Task requirements —
Transcribe the data exactly, pictures excluded.

Before-and-after change data —
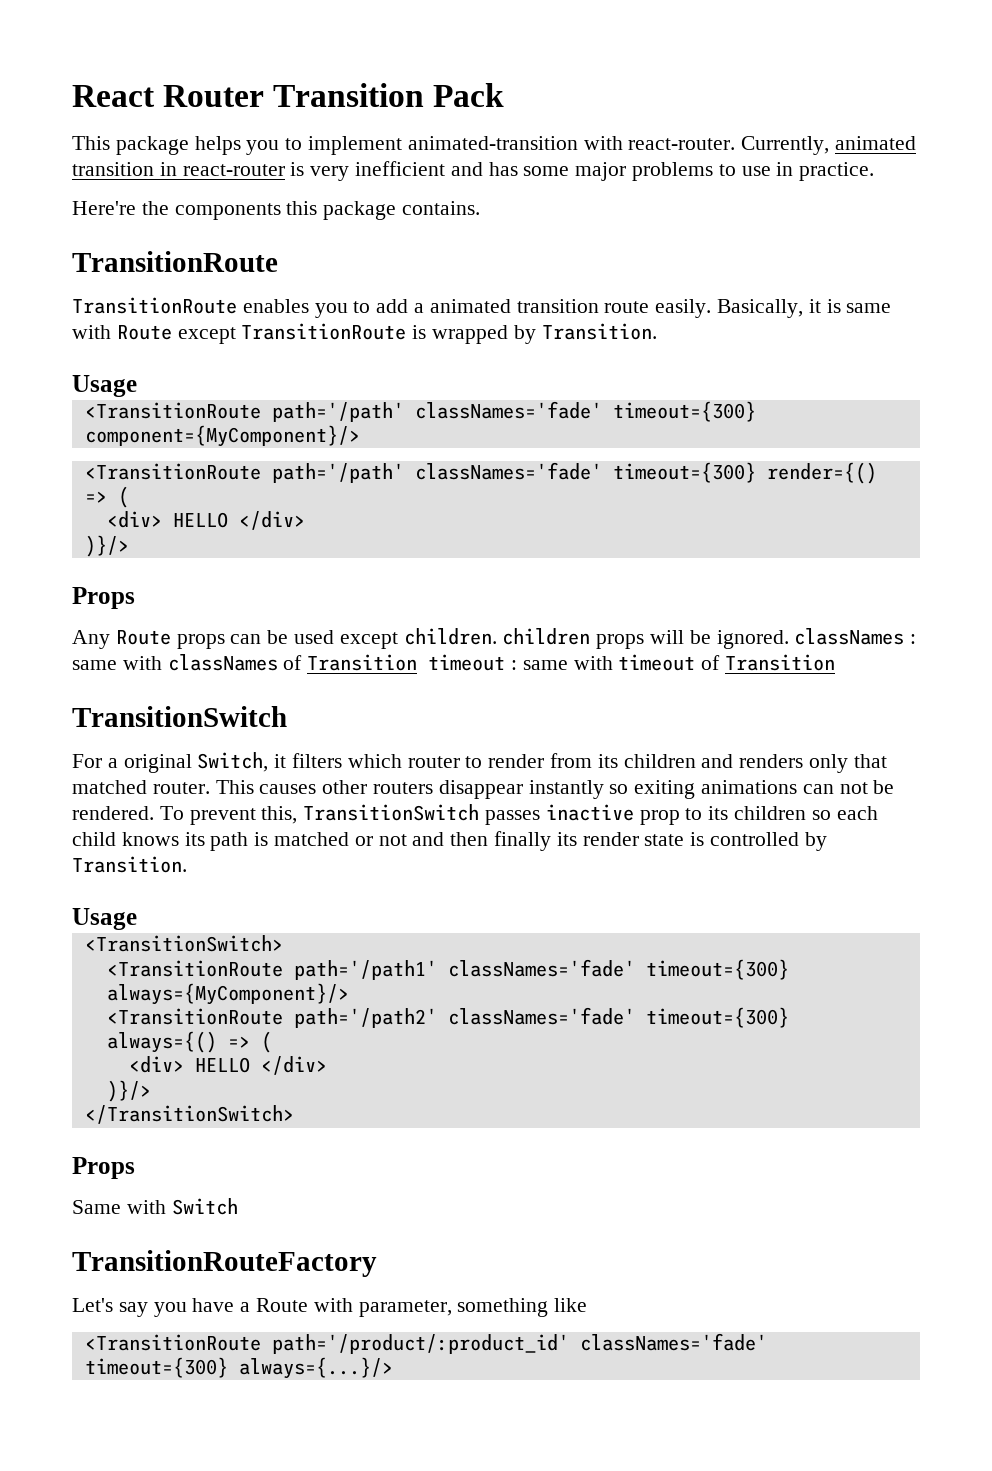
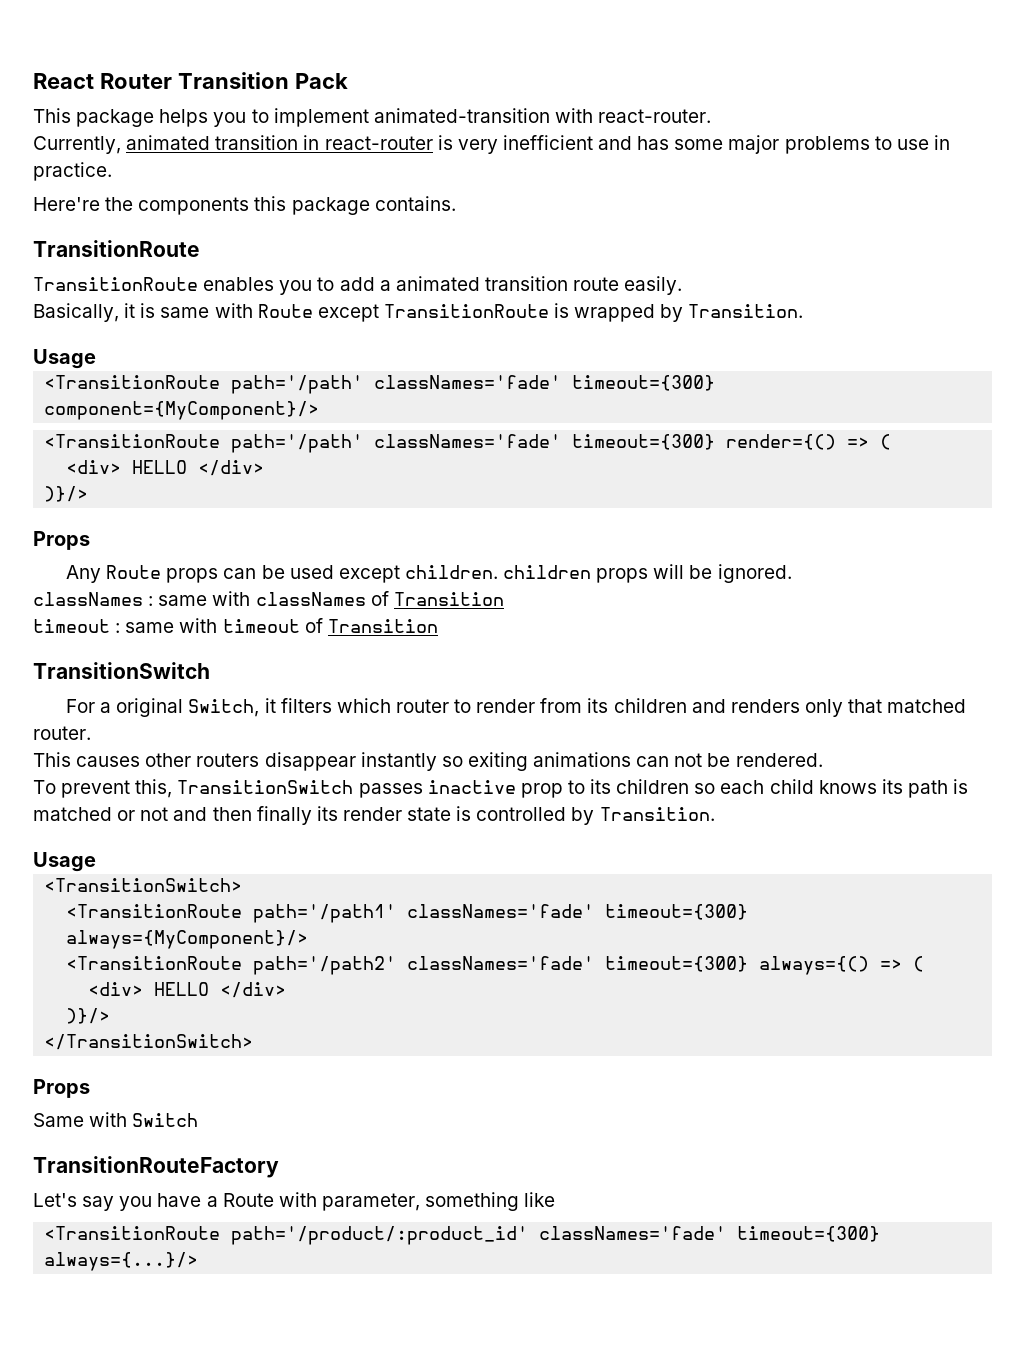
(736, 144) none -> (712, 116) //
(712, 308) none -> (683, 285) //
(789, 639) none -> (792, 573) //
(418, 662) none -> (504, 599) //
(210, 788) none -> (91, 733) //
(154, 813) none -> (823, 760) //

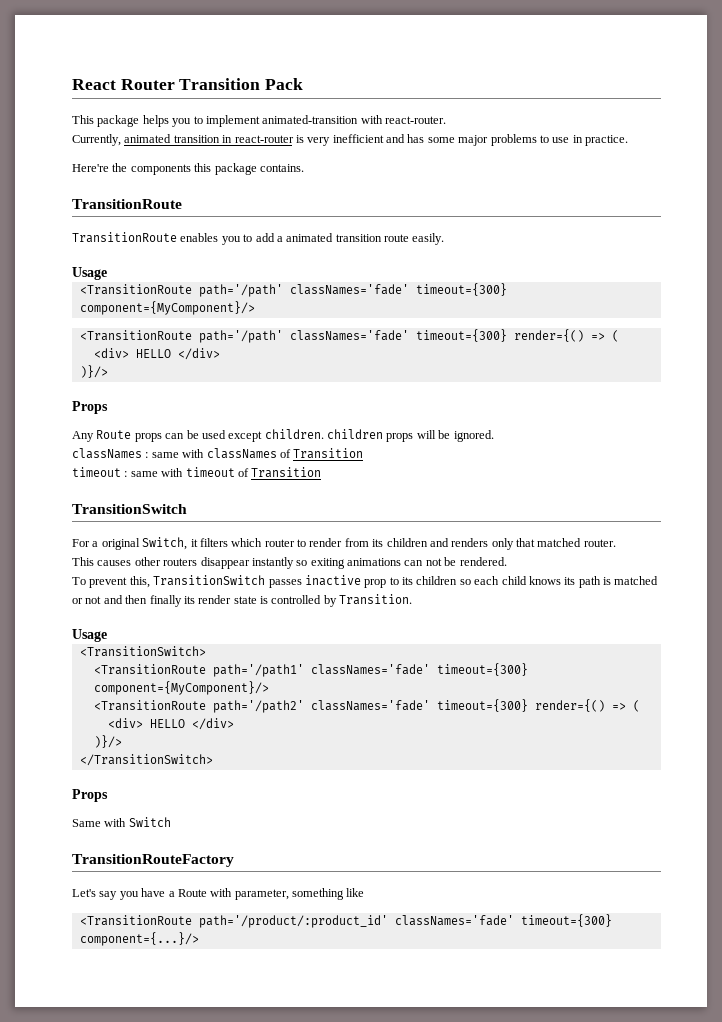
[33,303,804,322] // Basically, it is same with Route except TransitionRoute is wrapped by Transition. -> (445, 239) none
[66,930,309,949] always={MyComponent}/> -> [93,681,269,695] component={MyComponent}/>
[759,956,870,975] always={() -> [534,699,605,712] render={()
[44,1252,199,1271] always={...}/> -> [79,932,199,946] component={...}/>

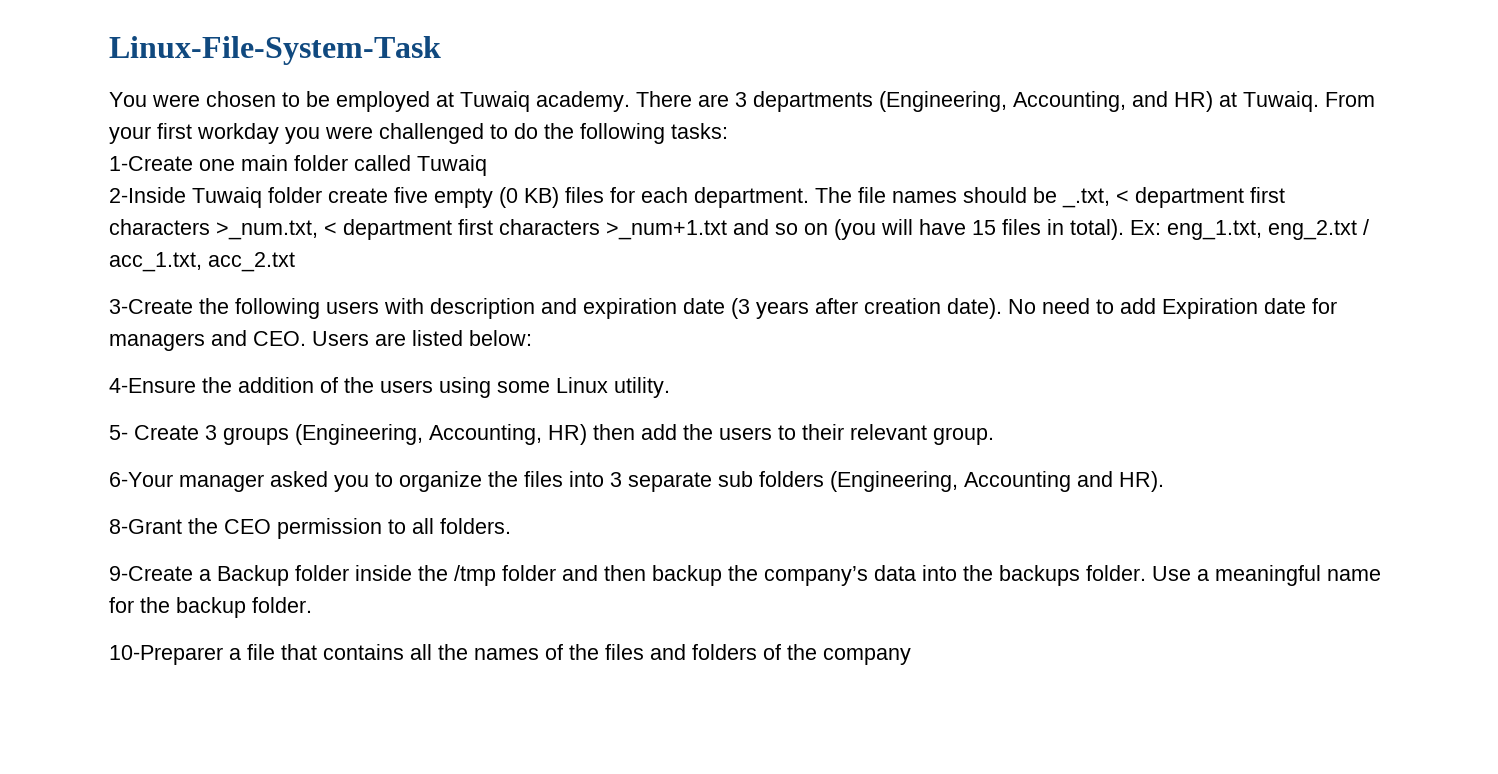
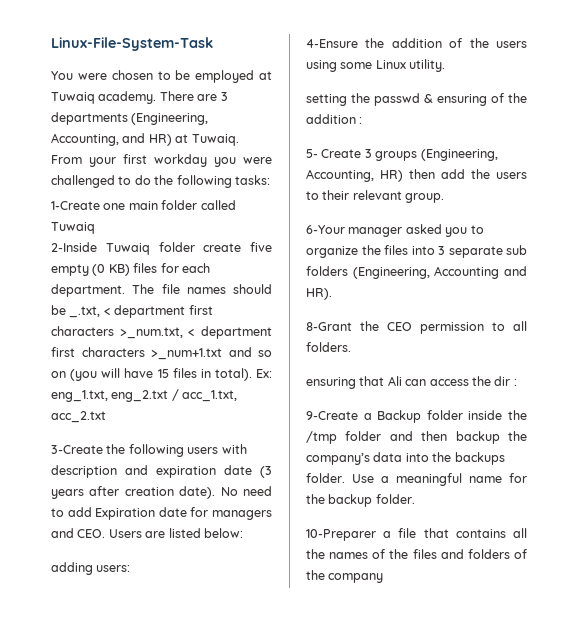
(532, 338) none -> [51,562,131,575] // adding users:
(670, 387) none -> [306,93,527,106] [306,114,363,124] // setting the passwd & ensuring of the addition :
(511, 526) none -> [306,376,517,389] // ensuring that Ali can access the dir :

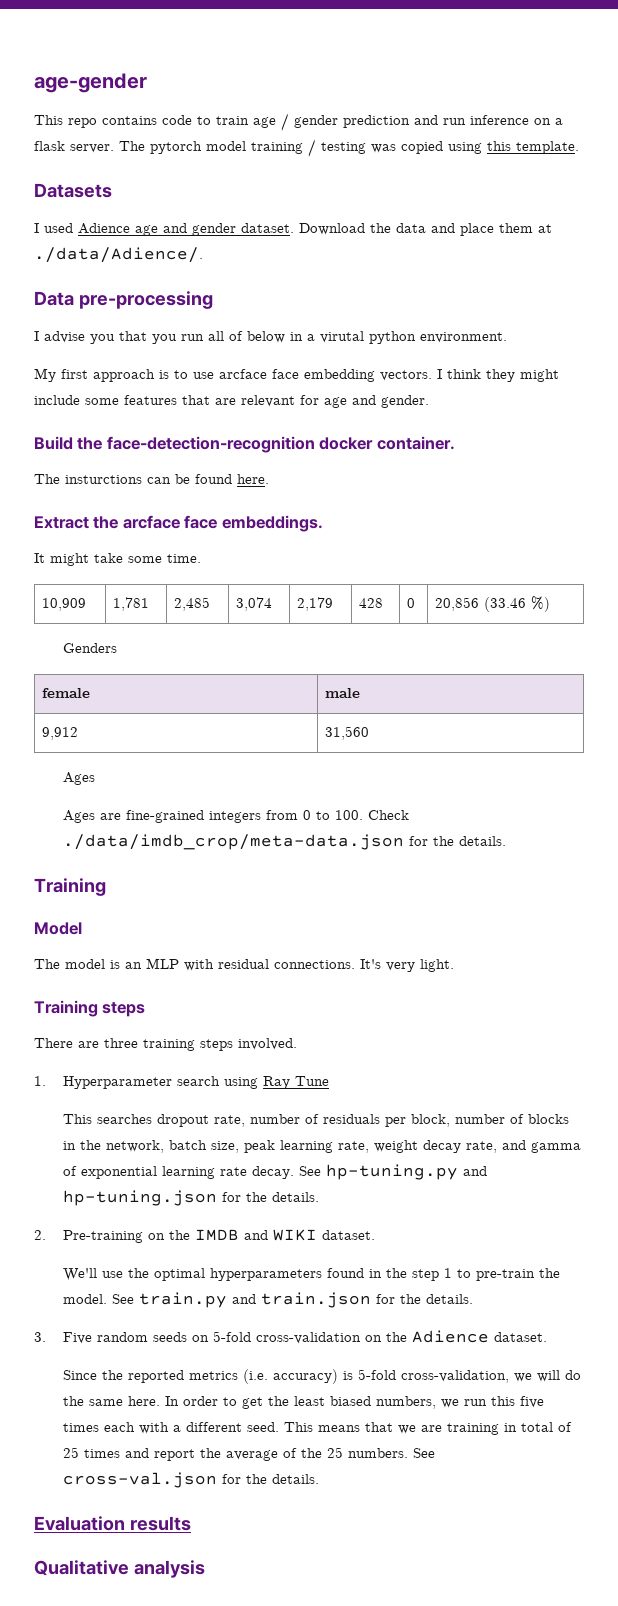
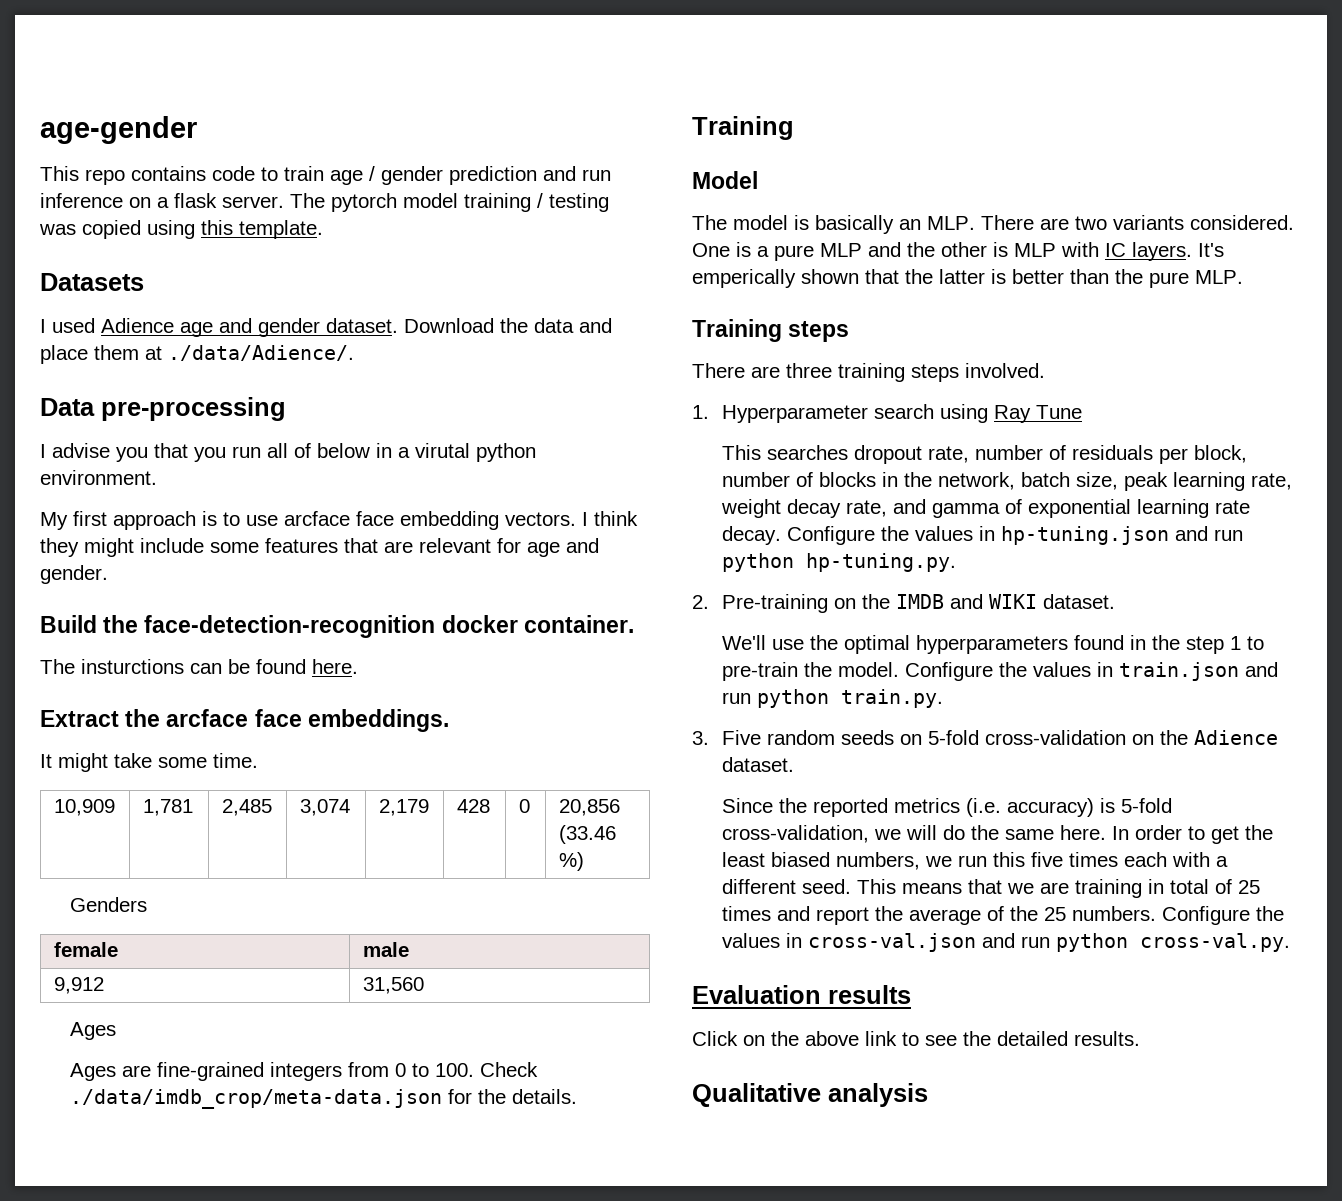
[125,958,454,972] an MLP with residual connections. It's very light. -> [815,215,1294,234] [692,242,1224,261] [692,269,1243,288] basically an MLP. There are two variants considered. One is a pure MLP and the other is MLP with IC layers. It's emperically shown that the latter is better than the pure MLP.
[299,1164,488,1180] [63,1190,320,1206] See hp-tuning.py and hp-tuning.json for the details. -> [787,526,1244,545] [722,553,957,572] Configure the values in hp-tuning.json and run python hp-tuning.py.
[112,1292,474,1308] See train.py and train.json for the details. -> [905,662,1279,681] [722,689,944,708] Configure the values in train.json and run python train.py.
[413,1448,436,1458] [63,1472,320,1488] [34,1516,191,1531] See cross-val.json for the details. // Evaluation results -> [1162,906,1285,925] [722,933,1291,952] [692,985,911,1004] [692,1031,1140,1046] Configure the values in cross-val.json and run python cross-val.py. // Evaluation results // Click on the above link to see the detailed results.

Task output —
(736, 144) none -> (712, 116) //
(712, 308) none -> (683, 285) //
(789, 639) none -> (792, 573) //
(418, 662) none -> (504, 599) //
(210, 788) none -> (91, 733) //
(154, 813) none -> (823, 760) //

[33,303,804,322] // Basically, it is same with Route except TransitionRoute is wrapped by Transition. -> (445, 239) none
[66,930,309,949] always={MyComponent}/> -> [93,681,269,695] component={MyComponent}/>
[759,956,870,975] always={() -> [534,699,605,712] render={()
[44,1252,199,1271] always={...}/> -> [79,932,199,946] component={...}/>

(532, 338) none -> [51,562,131,575] // adding users:
(670, 387) none -> [306,93,527,106] [306,114,363,124] // setting the passwd & ensuring of the addition :
(511, 526) none -> [306,376,517,389] // ensuring that Ali can access the dir :

[125,958,454,972] an MLP with residual connections. It's very light. -> [815,215,1294,234] [692,242,1224,261] [692,269,1243,288] basically an MLP. There are two variants considered. One is a pure MLP and the other is MLP with IC layers. It's emperically shown that the latter is better than the pure MLP.
[299,1164,488,1180] [63,1190,320,1206] See hp-tuning.py and hp-tuning.json for the details. -> [787,526,1244,545] [722,553,957,572] Configure the values in hp-tuning.json and run python hp-tuning.py.
[112,1292,474,1308] See train.py and train.json for the details. -> [905,662,1279,681] [722,689,944,708] Configure the values in train.json and run python train.py.
[413,1448,436,1458] [63,1472,320,1488] [34,1516,191,1531] See cross-val.json for the details. // Evaluation results -> [1162,906,1285,925] [722,933,1291,952] [692,985,911,1004] [692,1031,1140,1046] Configure the values in cross-val.json and run python cross-val.py. // Evaluation results // Click on the above link to see the detailed results.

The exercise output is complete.